When I asked why Levi Strauss chose to use local NGOs – with a wide variety of compliance standards of their own – rather than an internationally recognized auditor, Kobori spoke to the importance of engaging local networks and communities for all their work in-country: “Of course [the surveys will reveal] some threads of commonality, but the needs of a worker in Bangladesh may be different from workers in, say, Haiti or Egypt. What we’re trying to do is capture those differences. What we didn’t want to do is go out with a one-size-fits-all Levi’s program.”

In addition to partnering with Ceres and BSR, Levi’s is planning to publish the survey results so that the whole apparel community can benefit. They’ve also engaged the other brand customers at the pilot sites to see if they are interested in getting involved.

Knowing the staff at Levi Strauss, I can say with confidence that the individuals leading these these initiatives are proceeding with the best of intentions to make real, lasting change in the factories where Levi Strauss does business. However, I fear that the company will come under fire for “going it alone” rather than using an established worker well-being and audit program like Fair Trade USA’s continual improvement model. Best practices and international standards like those developed by FTUSA exist exactly because real change is difficult to institute on a system-wide level. The best of the international standards place strong focus on local needs of workers, while implementing strong, system-wide protections and standards. It doesn’t need to be an either-or. Nevertheless, I applaud the manufacturer for making a bold commitment to do what it can in its own backyard to make sustainable change. It’s tough to do and the apparel manufacturer deserves credit for taking a difficult step to do the right thing.

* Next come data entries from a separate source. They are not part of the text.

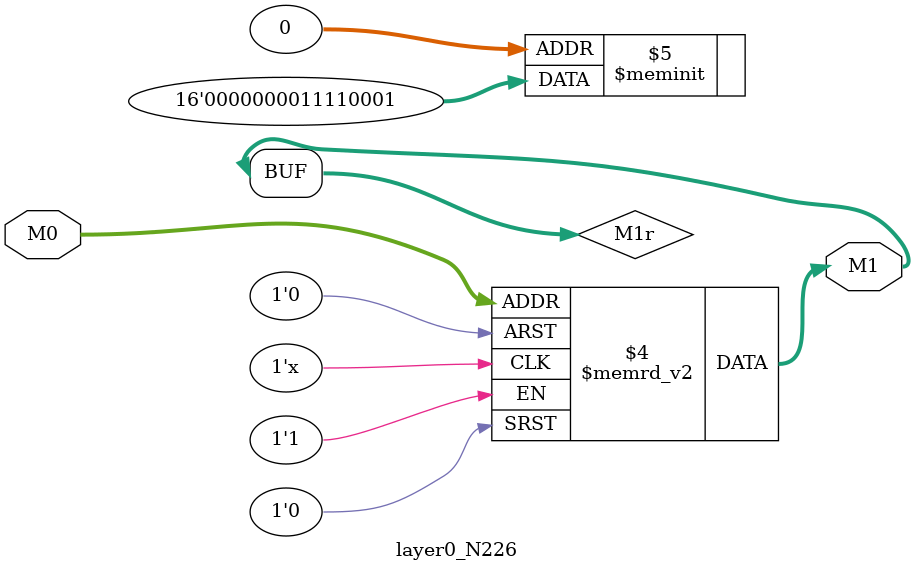
<source format=v>
module layer0_N226 ( input [2:0] M0, output [1:0] M1 );

	(*rom_style = "distributed" *) reg [1:0] M1r;
	assign M1 = M1r;
	always @ (M0) begin
		case (M0)
			3'b000: M1r = 2'b01;
			3'b100: M1r = 2'b00;
			3'b010: M1r = 2'b11;
			3'b110: M1r = 2'b00;
			3'b001: M1r = 2'b00;
			3'b101: M1r = 2'b00;
			3'b011: M1r = 2'b11;
			3'b111: M1r = 2'b00;

		endcase
	end
endmodule

</source>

Back to worker health and Wellthread

Blazer_Trucker_2Since Levi Strauss is taking an active role in worker health and safety in all its factories, there’s nothing extra special about the materials or construction of Wellthread in terms of worker well-being.

However, the Wellthread team did carefully consider the construction design and factory capabilities during the design phase. The pilot site where the team planned for Wellthread production lacked blazer construction experience, but the Wellthread team modified the blazer’s design to make it similar to the denim trucker jackets the factory did produce, so that all the production could remain in one of the pilot facilities. This type of commitment to the team that’s currently in place, rather than to an abstract design concept, is laudable and represents a big shift for an industry with little factory loyalty.

At the end of the day, Levi Strauss is on a difficult path to make big changes in the way our clothes are manufactured. It’s tough, and it’s also necessary. We applaud them for stepping onto that path and wish them easy travels.